Of course, there have always been forms of worship or prayer that don’t look so conventional – and rejoice in flamboyance or abandoned celebration. From very charismatic worship, to makeshift worship in refugee camps, to carnivals in European cities, to people worshipping with energy – despite the fact they have almost nothing – in the open in Zimbabwe, because they’ve been locked out of the church building.

Sometimes people’s genuine and heartfelt devotion overflows in tears in Sunday morning worship. But sadly I’ve known more than one person who’s apologised or even stopped coming to church because they can’t help but cry here. It is a problem if we have created an atmosphere in which even tears are too much to bear.

The liturgy of the church has moments of extravagance of course. The foot washing on Maundy Thursday, the creeping to the cross and kissing the feet of Jesus on Good Friday, an others.  And yet almost everything in conventional Christian worship has been tidied up over the centuries. We use tiny amounts of water in baptism, rather than getting people properly wet. We use tiny smears of oil to anoint them, rather pouring oil over their heads. We use specially manufactured, sterile-looking tiny portions of bread and wine. On Maundy Thursday we wash the feet of a select few, rather than wash each other’s feet; and so on. There was a point in England when the monarch washed the feet of the poor on Maundy Thursday, but now she gives out little packets of Maundy money instead. Almost every aspect of our spiritual devotion is debased. Fasting has become giving up chocolate. Penitence is a quick anxious sorry and the hope we won’t be found out. Giving has become tipping God.

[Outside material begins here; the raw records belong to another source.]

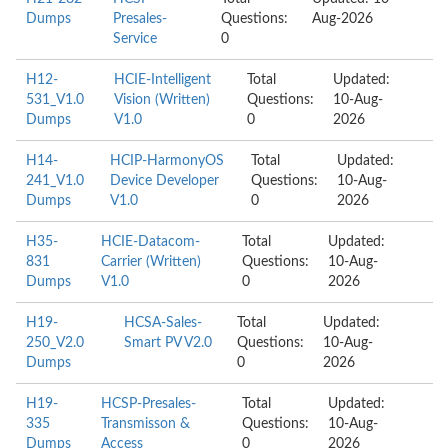
Dumps
Presales-
Questions:
Aug-2026
Service
0
H12-
HCIE-Intelligent
Total
Updated:
531_V1.0
Vision (Written)
Questions:
10-Aug-
Dumps
V1.0
0
2026
H14-
HCIP-HarmonyOS
Total
Updated:
241_V1.0
Device Developer
Questions:
10-Aug-
Dumps
V1.0
0
2026
H35-
HCIE-Datacom-
Total
Updated:
831
Carrier (Written)
Questions:
10-Aug-
Dumps
V1.0
0
2026
H19-
HCSA-Sales-
Total
Updated:
250_V2.0
Smart PV V2.0
Questions:
10-Aug-
Dumps
0
2026
H19-
HCSP-Presales-
Total
Updated:
335
Transmisson &
Questions:
10-Aug-
Dumps
Access
0
2026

And this safe polite devotion isn’t restricted simply to worship. Within social and political life the church resorts to a rhetoric which is safe in commending reconciliation and peace and agreement. And, of course, reconciliation and agreement are like motherhood and apple pie – you can’t disagree with them. Except they can prevent us challenging the status quo. Christian leaders in apartheid South Africa noted that the rhetoric of reconciliation plays into the hands of those promoting apartheid by offering a quiet life without challenging injustice [1]. Dom Helder Camara, a Brazilian Archbishop from the 1960s - 1980s famously said, “When I give food to the poor, they call me a saint. When I ask why the poor have no food, they call me a communist.” It’s great that we give food to Wimbledon foodbank; we are one of its biggest contributors. But on its own, that is inoffensive polite religion. There is also a need to be awkward and ask why foodbanks are needed in a prosperous country in peacetime; to be awkward to the systems – and it’s not just politicians – that create these circumstances, and to own our own complicity in these processes. The same goes for the culture of violence, the culture of environmental destruction, the culture of religious bigotry, and much more also.

And finally, whilst we can challenge others, we can both challenge and change ourselves. I would like to suggest that you choose two actions to take this Passiontide in which you can enter a more messy and offensive spiritual engagement. One action relating specifically to prayer and worship, and one action of mission or social engagement. But they need to stretch your boundaries a bit. The worship or prayer one could be about trying something new in prayer, engaging with Holy Week worship in a new way (maybe you’ve always said no to the footwashing on Maundy Thursday, but this is the year), letting yourself cry in prayer, talking with someone about your spiritual needs (because for some people, sharing is the hardest thing). The social one could be as simple as calling someone you find difficult, or – bigger – relinquishing gains you have made at others’ expense, or campaigning for the voiceless or marginalised.

But my other real suggestion is that you tell someone. Because this kind of sharing is the truly hard and extravagant gesture for many people. It makes us feel awkward. Of course, choose wisely whom you tell. And choose things you can action in the next two weeks of Passiontide – this isn’t a long term, never never action. That way, come Easter Day, this risky, messy spirituality can be released in new joy, freer worship, and more extravagant praise.